Every business has data in needs to keep confidential, and in many cases failing to do so will significantly impact the business. It could be a client list you don’t want your competitors to see. It could be personal data about your customers you are required to keep safe by data protection laws. It could the source code to and in-house application, a secret manufacturing process or some other trade secret.
Whatever your critical data is, you need to think carefully about how you protect it.
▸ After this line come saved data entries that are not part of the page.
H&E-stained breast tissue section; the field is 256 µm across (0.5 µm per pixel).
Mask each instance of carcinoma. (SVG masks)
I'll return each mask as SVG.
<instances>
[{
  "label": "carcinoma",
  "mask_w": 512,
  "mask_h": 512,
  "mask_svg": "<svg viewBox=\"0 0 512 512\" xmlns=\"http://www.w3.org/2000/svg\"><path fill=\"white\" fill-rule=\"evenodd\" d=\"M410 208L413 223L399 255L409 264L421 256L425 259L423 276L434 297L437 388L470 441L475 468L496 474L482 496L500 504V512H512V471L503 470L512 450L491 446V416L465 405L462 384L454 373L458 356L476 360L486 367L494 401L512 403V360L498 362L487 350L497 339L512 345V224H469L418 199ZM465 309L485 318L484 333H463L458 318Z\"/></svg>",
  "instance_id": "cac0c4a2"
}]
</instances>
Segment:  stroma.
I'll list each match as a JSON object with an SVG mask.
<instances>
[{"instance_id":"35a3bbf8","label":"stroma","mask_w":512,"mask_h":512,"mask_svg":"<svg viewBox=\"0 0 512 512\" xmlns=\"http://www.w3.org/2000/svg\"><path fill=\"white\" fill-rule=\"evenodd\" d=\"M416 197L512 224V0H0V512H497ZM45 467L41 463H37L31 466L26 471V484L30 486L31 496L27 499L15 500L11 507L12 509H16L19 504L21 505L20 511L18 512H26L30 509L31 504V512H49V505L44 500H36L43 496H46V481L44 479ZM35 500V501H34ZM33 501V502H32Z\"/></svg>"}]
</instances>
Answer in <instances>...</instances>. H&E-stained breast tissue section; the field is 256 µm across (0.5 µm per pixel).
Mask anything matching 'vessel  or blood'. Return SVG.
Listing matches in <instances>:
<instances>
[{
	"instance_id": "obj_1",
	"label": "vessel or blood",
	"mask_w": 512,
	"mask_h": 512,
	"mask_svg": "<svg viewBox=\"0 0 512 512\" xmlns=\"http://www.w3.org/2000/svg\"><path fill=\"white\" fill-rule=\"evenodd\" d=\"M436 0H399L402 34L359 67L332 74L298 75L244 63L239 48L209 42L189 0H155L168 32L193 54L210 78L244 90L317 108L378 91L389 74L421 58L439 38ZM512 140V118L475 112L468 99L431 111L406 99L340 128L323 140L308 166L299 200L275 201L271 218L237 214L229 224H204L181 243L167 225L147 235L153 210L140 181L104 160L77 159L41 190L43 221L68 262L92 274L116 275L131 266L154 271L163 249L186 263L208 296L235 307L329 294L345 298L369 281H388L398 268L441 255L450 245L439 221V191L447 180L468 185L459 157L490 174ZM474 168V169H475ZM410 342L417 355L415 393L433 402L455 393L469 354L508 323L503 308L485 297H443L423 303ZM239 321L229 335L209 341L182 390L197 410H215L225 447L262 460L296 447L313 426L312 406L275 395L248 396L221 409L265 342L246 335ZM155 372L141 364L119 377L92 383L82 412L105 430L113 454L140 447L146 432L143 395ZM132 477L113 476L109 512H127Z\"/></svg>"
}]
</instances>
Data loss prevention (DLP) technology could help.
Data loss prevention could be a simple as stopping emails with attachments, or as complex and Artificial Intelligent algorithms inspecting outgoing data for leaked information.
When putting together a DLP strategy you must identify all your information assets and consider all the paths information can take out of your IT systems (and out of your business), Files could be copied onto USB drives, uploaded to file sharing sites, or emailed as attachments. Strategies need to be developed to address these options (e.g. disabling USB access from company computers or blocking attachments of certain types).
Whatever technology you use, it is very difficult to stop any data loss without also impairing your employee’s ability to do their jobs. For that reason we recommend a range of measure to keep your data safe.
A combination of staff policies (so that staff know what is and is not allowed), technical controls (to stop most of the disclosures), and monitoring (so that staff know any breach will be detected) deliver the most effective data loss prevention strategy.
It is important that staff know they are not allowed to move certain data outside of the business. Making it a condition of employment that these policies are adhered to means a member of staff who does not follow them could face disciplinary action.
Be sure to regularly remind staff of this policy.
Technical controls can help with accidental disclosures, and will go some way to preventing deliberate disclosure, but a determined and knowledgeable person would likely be able to circumvent all but the most restrictive controls.
It is for these reasons we recommend they be used in conjunction with Staff Policies and Monitoring.
The real power of monitoring comes from Staff being aware it is happening. If you monitor your key information assets being accessed or copied, staff are much less likely to access or copy them without a legitimate reason.